Role of gelatinase B and elastase in human polymorphonuclear neutrophil migration across basement membrane

Polymorphonuclear neutrophil (PMN) migration across basement membrane is thought to be dependent on the degradation of membrane constituents. PMN gelatinase B, a metalloproteinase able to degrade type IV collagen, may be involved in this phenomenon. PMN gelatinase B is released in the extracellular medium as a latent preform and then activated, mainly by PMN elastase. We investigated the role of gelatinase B in PMN migration across a Matrigel(R) basement membrane matrix coated onto a filter, in a Boyden chamber. The effects of gelatinase and elastase inhibitors on PMN migration in this system were tested. Chemokinesis of PMN was tested in the same Boyden chamber across a filter free of basement membrane. The agarose method was used to test the same inhibitors for effects on PMN chemotaxis. In both systems, FMLP 10(-7) M was used as a chemoattractant.

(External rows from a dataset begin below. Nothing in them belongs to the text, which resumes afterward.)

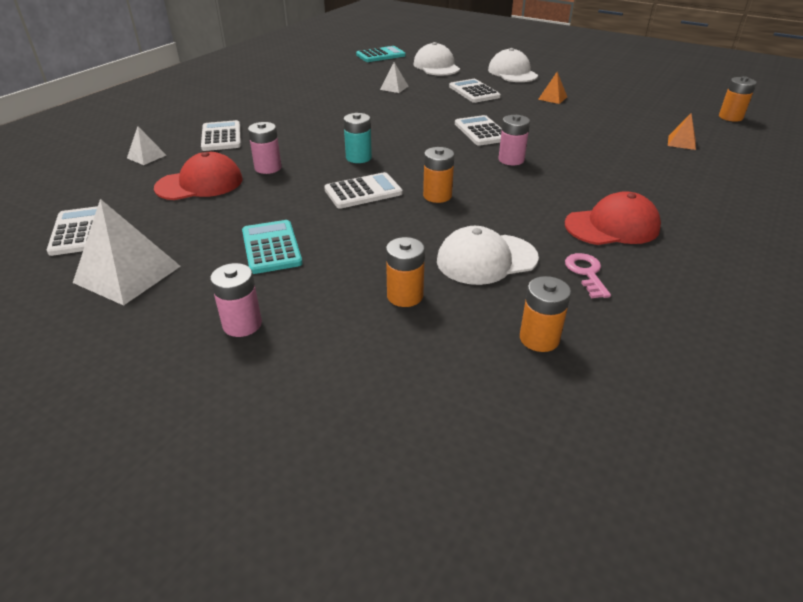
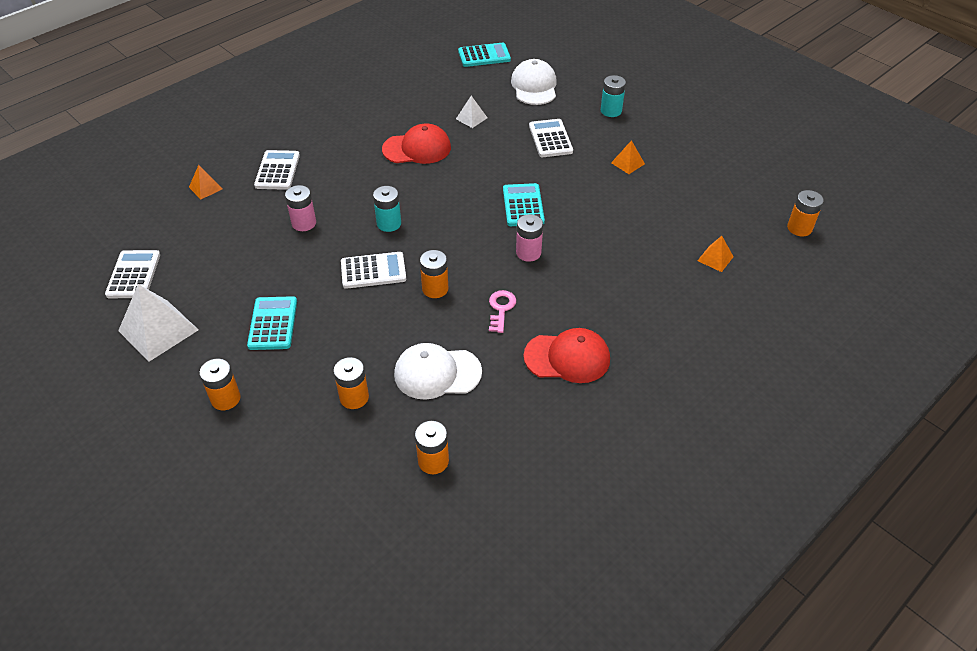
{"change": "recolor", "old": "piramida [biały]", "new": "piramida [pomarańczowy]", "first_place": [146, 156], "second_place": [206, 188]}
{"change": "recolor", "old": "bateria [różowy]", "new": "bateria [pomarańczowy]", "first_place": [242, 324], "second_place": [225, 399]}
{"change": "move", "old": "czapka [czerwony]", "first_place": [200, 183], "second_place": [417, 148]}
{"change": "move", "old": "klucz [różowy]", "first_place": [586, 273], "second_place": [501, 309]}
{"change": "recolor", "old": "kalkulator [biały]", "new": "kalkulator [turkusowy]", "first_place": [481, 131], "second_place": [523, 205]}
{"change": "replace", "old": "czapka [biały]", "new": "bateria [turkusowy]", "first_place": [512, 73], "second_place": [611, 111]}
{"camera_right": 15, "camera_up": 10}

Addition of 10(-8) M TIMP-1 (the preferential gelatinase B inhibitor) inhibited trans-basement membrane PMN migration by 52 +/- 6% (P < 0.05), without affecting PMN chemokinesis, chemotaxis, or degranulation. Also, (Ala)(2) Pro Val chloromethyl ketone (AAPVCK) 100 mu m, a specific elastase inhibitor, inhibited trans-basement membrane PMN migration by 51 +/- 8% (P < 0.05), without affecting PMN chemokinesis, chemotaxis, or degranulation. The AAPVCK-TIMP combination led to a decrease in migration across Matrigel(R) basement membrane (46 +/- 2%, P < 0.05) similar to that seen with TIMP alone. AAPVCK was responsible for inhibition of gelatinase B activation, leading to a decrease in activated gelatinase from 14% to 2% of total gelatinase release (P < 0.05). All these results strongly suggest that gelatinase B is a major factor of PMN migration across basement membrane and that elastase may contribute to this process by activating pro-gelatinase B.